In the end, the secretary of Dubey (who now owns his empire) gives Babu one more contract. Babu refuses & says that he has left the business. He gives him an address & tells him that he has a strong motive to take this contract.

Babu goes to the address & instinctively avoids getting stabbed from a sharp tool, unmistakenly from Phulwa. He is surprised to see her alive, and she also has his son. Then comes Banke. It is then revealed that Banke & Phulwa fell in love the moment they met. Phulwa gives Banke the contract to kill Babu. Babu kills Banke by tricking him into a Russian roulette styled game. He kills Phulwa as well for her betrayal and burns both of them on a pyre, and keeps the child. In the end, we see babu raising the child after pledging away from crime. One day while going through the notebook of the child, he finds that the child has drawn a picture of a family in it (mom, dad and child). While looking at the picture, his eyes suddenly widen in surprise as he sees the same child approaching him with a gun held up. In the end, a shot is heard with the words "What goes around comes around".

Cast 
 Nawazuddin Siddiqui as Babu Bihari
 Bidita Bag as Phulwa
 Jatin Goswami as Banke Bihari
 Shraddha Das as Jasmine
 Anil George as Dubey Ji
 Bhagwan Tiwari
 Jeetu Shivhare
 Murali Sharma as Triloki
 Divya Dutta as Jiji
 Sachin Chaubey
 Mahesh Chandra Deva as phoolchand Mla candidate 
 Rakesh Dubey as a massager
 Jeetu  as Groom's Father

Production

Casting and development 
Nawazuddin Siddiqui as Babu plays the role of a sharp shooter for which he took special lessons in handling guns and action. Prague based cinematographer Vishal Vittal was signed in for the film and added an international look to the rustic landscape of Uttar Pradesh while the crisp dialogues of Ghalib Asad Bhopali (son of famous lyricist Asad Bhopali) adds humour and spark to the desi flavour and dialect. A special dialect coach was engaged at the shoot to capture the inherent flavour. Detailed research was done for costumes and sets to give an authentic look. All the songs were choreographed by Jeet Singh.

Filming 
Principal photography of the film's first schedule began in, June 2016, in Uttar Pradesh. The first schedule was completed in July 2016. The film shooting was wrapped up in January 2017 and is due to release in 25 June 2017. The film is made in only 5 crore Indian rupees including print and advertisement.

**Provided material**:
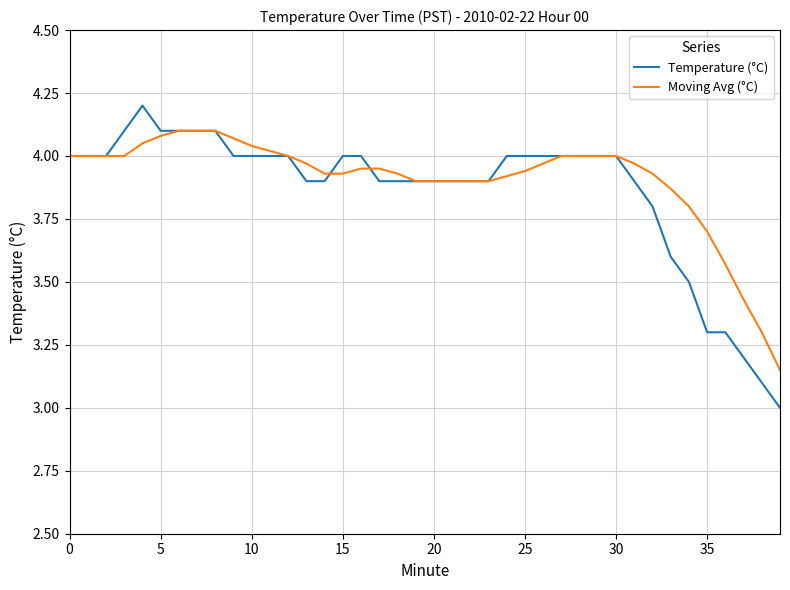

Which series has the widest spread of values?

Temperature (°C)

**Assigned task 1**: Reproduce verbatim the portion of the film passage between "Casting and development" and "by Jeet Singh.", inclusive.
**Assigned task 2**: Condense the paragraph of the film passage that begins "Nawazuddin Siddiqui as Babu plays" into a bulleted list that keeps its main facts.

**Written solution 1**:
Casting and development 
Nawazuddin Siddiqui as Babu plays the role of a sharp shooter for which he took special lessons in handling guns and action. Prague based cinematographer Vishal Vittal was signed in for the film and added an international look to the rustic landscape of Uttar Pradesh while the crisp dialogues of Ghalib Asad Bhopali (son of famous lyricist Asad Bhopali) adds humour and spark to the desi flavour and dialect. A special dialect coach was engaged at the shoot to capture the inherent flavour. Detailed research was done for costumes and sets to give an authentic look. All the songs were choreographed by Jeet Singh.

**Written solution 2**:
- Nawazuddin Siddiqui plays Babu, a sharpshooter, and took special lessons in handling guns and action for the role.
- Prague-based cinematographer Vishal Vittal gave the rustic landscape of Uttar Pradesh an international look.
- Dialogues by Ghalib Asad Bhopali, son of the lyricist Asad Bhopali, add humor and spark to the local flavor and dialect.
- A dialect coach worked on the shoot to capture the region's flavor.
- Costumes and sets were researched in detail for an authentic look.
- Jeet Singh choreographed all the songs.